In fall 2024 I taught a class and required the reading of two books: Carl Safina’s Alfie and Me: What Animals Know, What Humans Believe (Abe Books, 2023) and Roseanna Xia’s California Against the Sea: Visions for Our Vanishing Coastline (Heyday Books, 2023). In Alfie and Me, a screech owl named Alfie was rescued by Carl and his wife Patricia, hand-reared during the pandemic, and successfully released into the wild. The authors give point and counterpoint conversations regarding the history of world culture, contrasting what Thomas Berry characterized as the life-denying “collection of objects” worldview with the life-affirming “communion of subjects” worldview.
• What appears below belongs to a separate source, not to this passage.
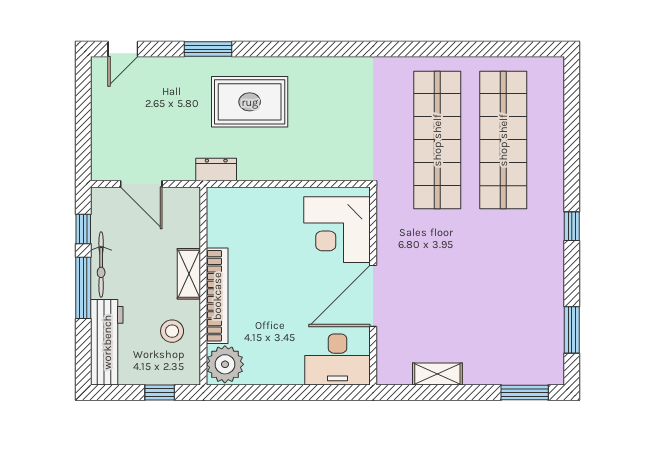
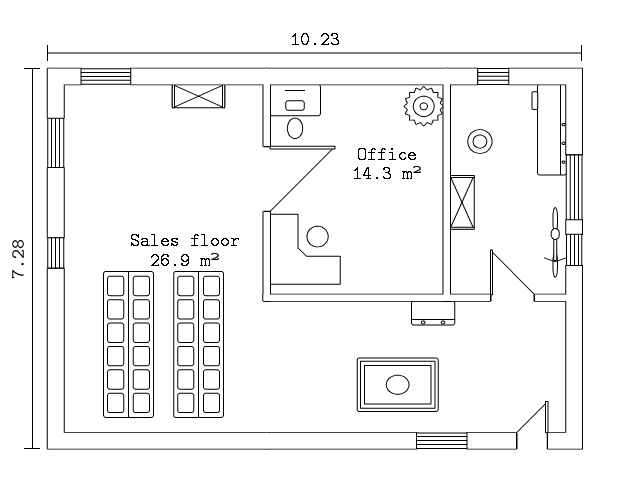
bicycle: (101, 265) -> (555, 242), moved
bookcase: (217, 296) -> (432, 179), removed
desk: (337, 359) -> (295, 111), width x0.73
We connected with our on-campus naturalist to spend time with the owls that nest near the Loyola Marymount (LMU) bell tower. We will also learned about connecting with nature at the Ballona Wetlands, a six-hundred-acre state ecological preserve adjacent to LMU–the last remaining wild coastal remnant in Los Angeles County, which is being restored. In the second, Xia describes many other beach communities. She does not, however, cover the amazing story of how forty-eight nonprofit organizations banded and bonded to successfully spare the Balloona Wetlands from a city council-approved plan for a seaside golf course and marina, a story researched and written by students in the class.
Education elevates and liberates. Through tools of discernment, everyday decisions can be oriented toward the greater good. To do so requires hard work and the cultivation of independent thinking and personal power, as seen in this quote by Howard Thurman (1899-1981) delivered at the 1980 Spelman College commencement following his experience studying and consulting with Mahatma Gandhi and Gandhian leaders in India from 1935-36:
There is something in every one of you that waits and listens for the sound of the genuine in yourself. It is the only true guide you will ever have. And if you cannot hear it, you will, all of your life, spend your days on the ends of strings that somebody else pulls.2
1“Mass of Humans, Livestock, and Wild Mammals: A Stunning Comparison,” Yale E360, https://e360.yale.edu/digest/mass-of-humans-livestock-wild-mammals.
2 Howard Thurman, “The Sound of the Genuine,” Baccalaureate Address, Spelman College, May 4, 1980. Text edited by Jo Moore Stewart, Spelman Messenger 96, no. 4 (Summer 1980): 14–15.